Let's take another look at this article, from a social justice perspective.
This could easily have said "mothers have so much impact in the home and receive so much pressure from society that recent study shows no insight into the roles of fathers at all and completely discounts their relevance on their children's upbringing or their impact on household responsibilities at all." Look at the difference there, suddenly....this article seems flawed. Suddenly, when the blame is shifted off the women in the scenario, and the light is shed on the fact that researchers completely discounted the male role or any of the other possible dynamics...suddenly it seems inflammatory.
This is the moment when you have to check your worldly beliefs.
Imagine this: As a whole, our country (the USA, in case anyone reads this blog outside of our borders) raises the minimum wage to a livable rate for a family of 4 (the living wage for a family with 2 adults, 2 children in my county is $20.15 per hour...a far cry from the $7.25 national standard), lowers the hours in the workweek to the expected 35 instead of lengthening the required lunch time to ensure that parents spend adequate time with their kids, increases the awareness of the importance of fathers in their children's lives and also appreciates the value of experiences over materialistic items as important, thus decreasing the need for capitalistic gains.
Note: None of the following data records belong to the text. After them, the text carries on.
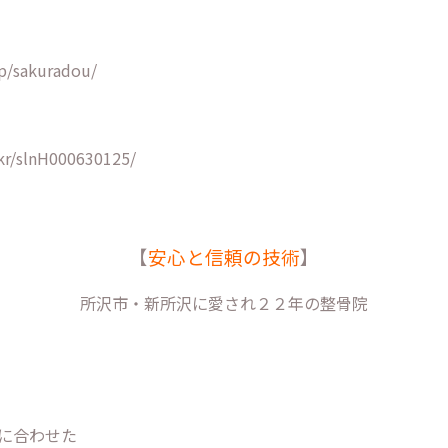
p/sakuradou/
kr/slnH000630125/
【
安心と信頼の技術
】
所沢市・新所沢に愛され２２年の整骨院
に合わせた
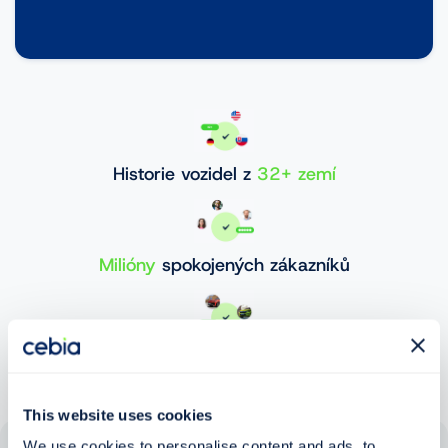
Historie vozidel z
32+ zemí
Milióny
spokojených zákazníků
30 000 000+
ověřených vozidel
This website uses cookies
We use cookies to personalise content and ads, to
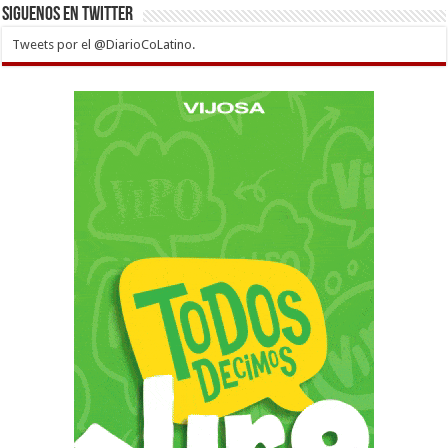
Siguenos en twitter
Tweets por el @DiarioCoLatino.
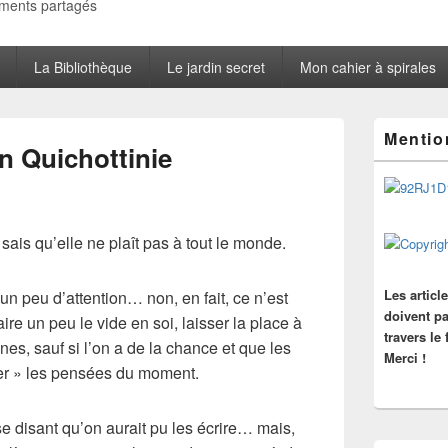
oments partagés
La Bibliothèque
Le jardin secret
Mon cahier à spirales
Zone
Mentio
principale
n Quichottinie
de
widget
pour
la
barre
e sais qu’elle ne plaît pas à tout le monde.
latérale
Les articl
 un peu d’attention… non, en fait, ce n’est
doivent pa
 faire un peu le vide en soi, laisser la place à
travers le
es, sauf si l’on a de la chance et que les
Merci !
ler » les pensées du moment.
se disant qu’on aurait pu les écrire… mais,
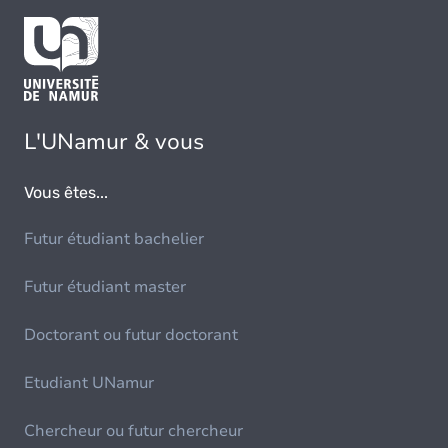
L'UNamur & vous
Vous êtes...
Futur étudiant bachelier
Futur étudiant master
Doctorant ou futur doctorant
Etudiant UNamur
Chercheur ou futur chercheur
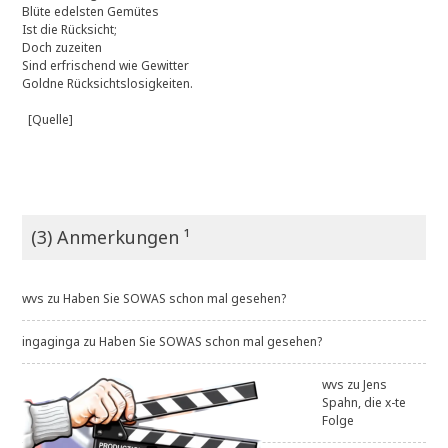
Blüte edelsten Gemütes
Ist die Rücksicht;
Doch zuzeiten
Sind erfrischend wie Gewitter
Goldne Rücksichtslosigkeiten.
[Quelle]
(3) Anmerkungen ¹
wvs
zu
Haben Sie SOWAS schon mal gesehen?
ingaginga
zu
Haben Sie SOWAS schon mal gesehen?
wvs
zu
Jens
Spahn, die x-te
Folge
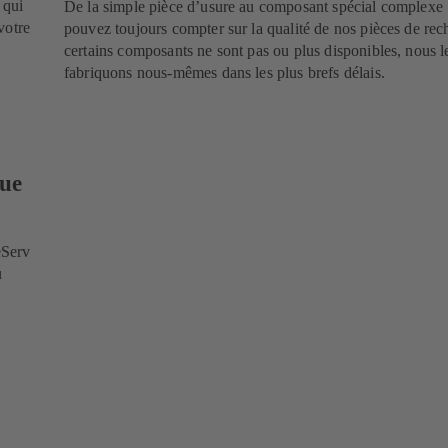
 qui
De la simple pièce d’usure au composant spécial complexe 
votre
pouvez toujours compter sur la qualité de nos pièces de rec
certains composants ne sont pas ou plus disponibles, nous l
fabriquons nous-mêmes dans les plus brefs délais.
que
eServ
u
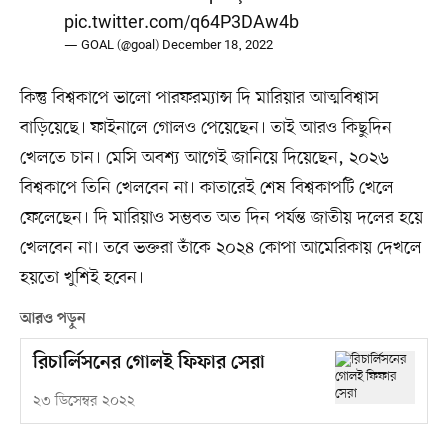
pic.twitter.com/q64P3DAw4b
— GOAL (@goal)
December 18, 2022
কিন্তু বিশ্বকাপে ভালো পারফরম্যান্স দি মারিয়ার আত্মবিশ্বাস
বাড়িয়েছে। ফাইনালে গোলও পেয়েছেন। তাই আরও কিছুদিন
খেলতে চান। মেসি অবশ্য আগেই জানিয়ে দিয়েছেন, ২০২৬
বিশ্বকাপে তিনি খেলবেন না। কাতারেই শেষ বিশ্বকাপটি খেলে
ফেলেছেন। দি মারিয়াও সম্ভবত অত দিন পর্যন্ত জাতীয় দলের হয়ে
খেলবেন না। তবে ভক্তরা তাঁকে ২০২৪ কোপা আমেরিকায় দেখলে
হয়তো খুশিই হবেন।
আরও পড়ুন
রিচার্লিসনের গোলই ফিফার সেরা
২৩ ডিসেম্বর ২০২২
Just for a moment, think about what that would look like. It would look like the entire country being enraged at this article, because it doesn't take into account their family dynamics or their values for their children or their everyday expectations. It neither acknowledges the role of men nor validates the role of women, thereby invalidating the contribution of every parent regardless of their gender or relationship type! Whew, talk about a downer!
Here's the end result of this post:
What does it look like in your household when you discuss life roles? Do you talk about gender, parenting, daily living, media, race, sex, class, income, and how all of these aspects are created by our social environment and how they intersect to form what your household looks like and above all why your household is unique and therefore wonderful and worth celebrating?!
If your answer to the above question was confusion....consider educating yourself on gender roles and society. And, buy your children toys that promote gender equality so they don't grow up to place all the burden and the blame on mothers one day too!